Monday, January 2, 2017

Where To For Russia - 100 Years on From Revolution?


Ned K.

The annual slow-down of capitalism in the 'West' over Christmas and New Year provides a bit of time to read and reflect. 

This Christmas I was a given a book as a present called "Secondhand Time - The Last Of The Soviets" by Svetlana Alexierich. 

Alexierich is Ukrainian-born but has spent considerable time in Russia and Belarus interviewing people of diverse occupations and age groups. She attempts to capture what she describes as 20th Century "Soviet civilization", its collapse and its capitalist aftermath through the day to day experience of its people.

Alexierich is no lover of socialism, and even less a lover of Lenin’s and Stalin's leadership of the Soviet Union. What emerges for the reader is a picture of Russia which has always been an enemy of the West since the Bolshevik led Revolution of 1917 through to the present day as a competing capitalist power.

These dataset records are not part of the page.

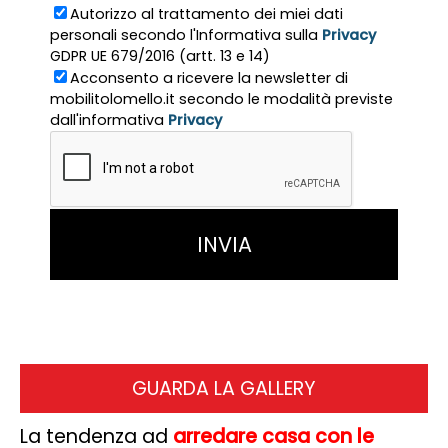
Autorizzo al trattamento dei miei dati
personali secondo l'Informativa sulla
Privacy
GDPR UE 679/2016 (artt. 13 e 14)
Acconsento a ricevere la newsletter di
mobilitolomello.it secondo le modalità previste
dall'informativa
Privacy
GUARDA LA GALLERY
La tendenza ad
arredare casa con le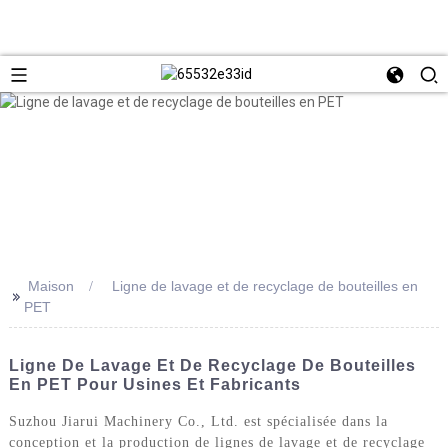
Maison
Ligne de lavage et de recyclage de bouteilles en
>>
PET
Ligne De Lavage Et De Recyclage De Bouteilles
En PET Pour Usines Et Fabricants
Suzhou Jiarui Machinery Co., Ltd. est spécialisée dans la
conception et la production de lignes de lavage et de recyclage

The book starts off with older-aged Russians criticizing the "free market" ideology of the capitalist restoration in Russia and the attempts by the new gangster capitalist ruling class to obliterate from history the initial successes of building socialism in one country and defeat of Nazi German imperialism in the Second World War.

Alexierich "balances" the older Russians' views on the restoration of capitalism with interviews with people who were in their twenties and thirties in the 1990s who expressed support for the "freedom" of the capitalist market economics.

Alexierich favours "free market" economics, but she is critical of how the gangster capitalists have implemented it and as a Ukrainian, falls firmly on the side of the West against Russia as a rival imperialist power. 

An irony of the book though is that she perhaps unwittingly provides another alternative path that awaits Russia. She interviews an unnamed (for good reasons!) university professor who says: "At the end of the nineties, my students would laugh when I told them stories about the Soviet Union. They were sure that a new future awaited them. Now it's a different story...Today's students have truly seen and felt capitalism: the inequality, the poverty, the shameless wealth. They've witnessed the lives of their parents...and they're oriented toward radicalism. They dream of their own revolution, they wear red T-shirts with pictures of Lenin and Guevara".

Experience is a great teacher and in the year of the celebration of the 100th anniversary of the Russian Revolution, perhaps the seeds of a second revolution are being sown. Trump's alleged desire for closer ties with Russia may be more far sighted than one thinks as the US would no doubt prefer a Russian imperial rival rather than an even more dreaded new socialist rival!